Так что их негласное противостояние было в некоторой степени символическим — по крайней мере, в двух отношениях: Карамзин — в отличие от Арцыбышева — изначально был историком официозным; Карамзин — в отличие от Арцыбышева — был историком столичным. Это имело как «идеологическую», так и чисто материальную стороны дела.

В первом случае это означало, что Карамзин изначально намеревался писать именно систематическое изложение истории и отразить в ней свои представления о просвещенной монархии — идеи, весьма созвучные самому Александру I в начале его правления. Арцыбышев, напротив, достаточно долго искал форму, в которую ему следовало облечь свои изыскания, и при этом — судя по его стихам — был против того, чтобы класть во главу угла какие-либо априорные идеологические идеи: ведь «хоть можешь знать ты часть средины, // конец с началом знает Бог».

Это в немалой степени обусловило то, что Карамзин гораздо раньше Арцыбышева обнародовал плоды своих трудов. Но было и гораздо более прозаическая причина: Карамзин, став государственным чиновником, получал ежегодный пенсион в три тысячи рублей в год и право беспрепятственного доступа в государственные архивы и библиотеки. Арцыбышев же жил за счет средств от своего поместья, вдалеке от столиц. Для него роль столицы играла в значительной степени Казань, а ее университетская библиотека и общение с немногими казанскими интеллигентами были чуть ли не единственными отдушинами. Он ездил изредка и в столицы и, видимо, скупал в столичных магазинах все книги по истории, что было возможно в них найти, но все равно это было неравноценной заменой: провинциал, лишь наезжающий в столицу, торопится ухватить всего по чуть-чуть — и по возможности побольше, — чтобы потом, дома, обработать этот материал.

*****

** ПИСЬМЕННЫЕ ЗАДАНИЯ **
1. Верните точный фрагмент отрывка о Карамзине и Арцыбышеве: от слов «Так что их негласное» до слов «материальную стороны дела.» включительно.
2. Перечислите всех исторических лиц, которые названы по имени или фамилии в отрывке о Карамзине и Арцыбышеве.

** ИЗВЛЕЧЁННЫЕ ЗАПИСИ **
*****

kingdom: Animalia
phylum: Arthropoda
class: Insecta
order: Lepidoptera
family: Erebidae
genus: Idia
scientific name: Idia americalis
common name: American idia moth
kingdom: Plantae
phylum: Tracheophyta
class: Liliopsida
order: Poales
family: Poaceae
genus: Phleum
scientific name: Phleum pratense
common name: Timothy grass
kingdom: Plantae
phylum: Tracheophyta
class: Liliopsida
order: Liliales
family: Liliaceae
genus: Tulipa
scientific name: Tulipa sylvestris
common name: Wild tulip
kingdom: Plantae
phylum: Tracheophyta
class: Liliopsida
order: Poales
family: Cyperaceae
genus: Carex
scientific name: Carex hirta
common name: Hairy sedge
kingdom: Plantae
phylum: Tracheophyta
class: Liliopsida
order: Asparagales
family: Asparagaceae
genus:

*****

** ВЫПОЛНЕННОЕ УПРАЖНЕНИЕ **
1.
Так что их негласное противостояние было в некоторой степени символическим — по крайней мере, в двух отношениях: Карамзин — в отличие от Арцыбышева — изначально был историком официозным; Карамзин — в отличие от Арцыбышева — был историком столичным. Это имело как «идеологическую», так и чисто материальную стороны дела.

2. В отрывке названы Карамзин, Арцыбышев и Александр I.